Glycosylation is a key modification of proteins and lipids and it is involved in most intermolecular and intercellular interactions. Glycans play a variety of structural and functional roles in membrane and secreted proteins. During the course of an infection, bacterial cell surface play a critical role in the adherence to host tissues mediating interactions with the host environment and promoting colonization. Glycoconiugates are complex dynamic structures that can constantly change in response to different situations.
The nematode Caenorhabditis elegans is a simple model to study host-microrganism interaction, thanks to several advantages, among them the RNA interference tool leading to a rapid targeted investigation of gene function.

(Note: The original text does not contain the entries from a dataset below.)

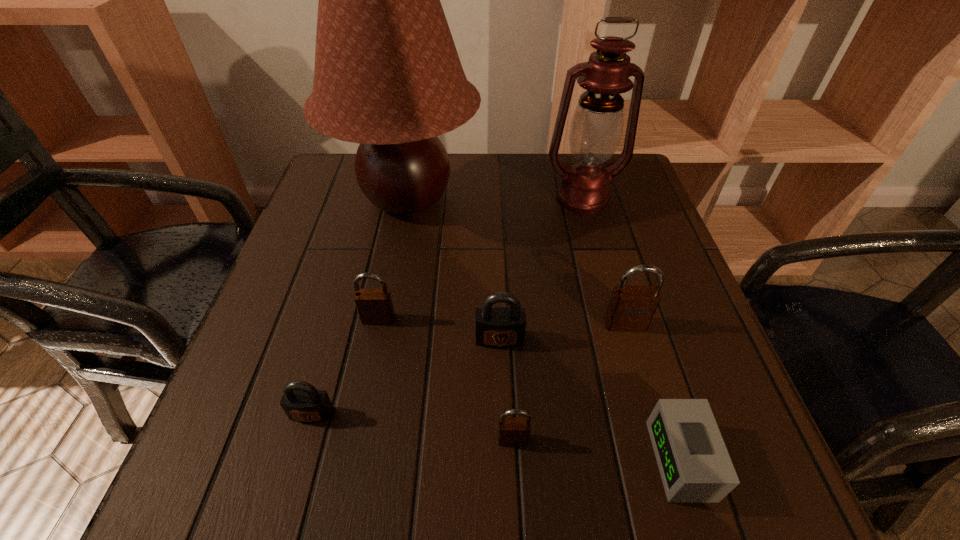
Identify the location of vacant space situated 0.060m on the front-facing side of the shortest object. The image size is (960, 540). (614, 460).

This screenshot has height=540, width=960. I want to click on free point located on the front-facing side of the shortest object, so [476, 460].

Where is `free space located on the front-facing side of the shortest object`? This screenshot has width=960, height=540. free space located on the front-facing side of the shortest object is located at coordinates (566, 460).

I want to click on lampshade present at the far edge, so click(387, 75).

The image size is (960, 540). Find the location of `oil lamp that is at the far edge`. oil lamp that is at the far edge is located at coordinates (596, 127).

Identify the location of padlock present at the near edge. The width and height of the screenshot is (960, 540). (512, 431).

Locate an element on the screen. This screenshot has width=960, height=540. alarm clock present at the near edge is located at coordinates (695, 467).

Where is `lampshade at the left edge`? Image resolution: width=960 pixels, height=540 pixels. lampshade at the left edge is located at coordinates (387, 75).

This screenshot has width=960, height=540. I want to click on padlock at the left edge, so (302, 402).

At what (x,y) coordinates should I click in order to perform the action: click on oil lamp present at the right edge. Please return your answer as a coordinate pair (x, y). Looking at the image, I should click on (596, 127).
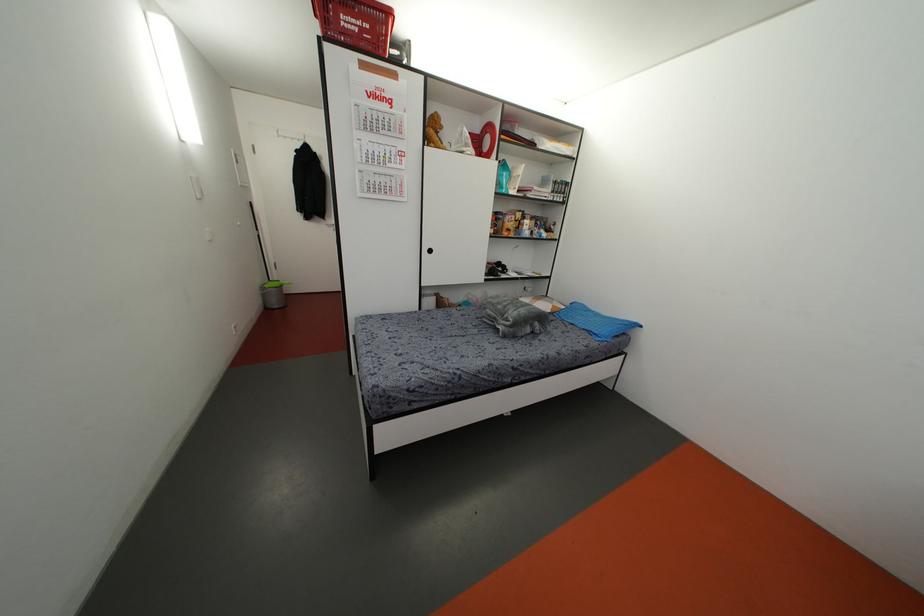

In this project C.elegans will be used to understand the role of glycosylation-related proteins in host-pathogen interactions and as useful model for mechanistic studies to exploit probiotic bacteria isolated from different substrates and to evaluate probiotic effects on nematodes physiology in glycosylation mutants. To this aim the role of the Ca2+-ATPase, encoded by pmr-1 gene in C.elegans glycosylation processes and in response to pathogens will be investigated. Then, nematode will be use to preselect probiotic bacteria, after that the efficacy of probiotics will be evaluate after administration on glycosylation mutants, to measure the response of worms to pathogen infection.
Glycosylation plays a major role in different biological processes, among which human diseases. Caenorhabditis elegans provides a powerful tool to study glycosylation, since this simple model has many genes homologous to mammalian genes involved in this process, suggesting that nematode can synthesize N-glycans, various O-glycans, glycolipids and chitin. Some of these genes can be cloned and expressed and the effects of mutations can be studied on worm development. Function of N-glycosylation could be explored studying the resistance of C. elegans to bacterial toxins and infections.
Glycoproteins contributed to pathogenesis mediating bacterial attachment to host. During this process, glycan expression is modulated by interaction between host and pathogen, influencing host immunity and gut glycosylation. In particular, gel-forming mucins, which are O-linked glycoproteins, normally protect from pathogens and physical and chemical attack, resulting an important aspect of innate defense. During the course of infection, mucin production, properties and barrier function change, highlighting that mucins are essential anti-parasitic effector molecules. Changes in glycosylation have been reported to be involved in cancer, inflammation and infection and may affect the functional properties of the mucus barrier. Hence, the study of glycoproteins and their role could lead to open up new therapeutic approaches that aim to protect the gut barrier and maintain its function, reducing gastrointestinal infections and regulating inflammatory conditions.
The C. elegans potentiality is due to the availability of mutants with deletions in genes with proven or putative function in glycosylation process; the ease to analyze glycan profiles can be define the biochemical functions of these genes and their involvement in the glycosylation pathways. Nematode is a useful model for studying the genetic basis for glycomic variation, which can also lead to therapeutic developments. Indeed, new infection eradication strategies may allow inhibition of bacterial adhesion to gut epithelial cells.
Therefore, many approaches could be adopted to modulate biological systems involving carbohydrates and lectin interactions, such as the use of glycomimetics to regulate the activity of lectins, modulation of genes and enzymes involved in glycosylation pathways.